■ **REQUIREMENT**
The output should be all lines of the entries below in which the word "readdata" occurs.

■ **Hardware design source data**
────────────────────

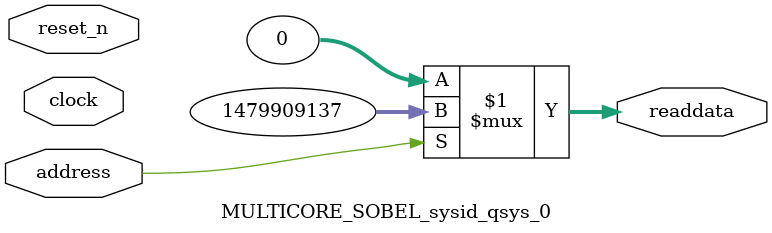
<source format=v>

`timescale 1ns / 1ps
// synthesis translate_on

// turn off superfluous verilog processor warnings 
// altera message_level Level1 
// altera message_off 10034 10035 10036 10037 10230 10240 10030 

module MULTICORE_SOBEL_sysid_qsys_0 (
               // inputs:
                address,
                clock,
                reset_n,

               // outputs:
                readdata
             )
;

  output  [ 31: 0] readdata;
  input            address;
  input            clock;
  input            reset_n;

  wire    [ 31: 0] readdata;
  //control_slave, which is an e_avalon_slave
  assign readdata = address ? 1479909137 : 0;

endmodule




</source>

────────────────────

■ **FINISHED TASK**
                readdata
  output  [ 31: 0] readdata;
  wire    [ 31: 0] readdata;
  assign readdata = address ? 1479909137 : 0;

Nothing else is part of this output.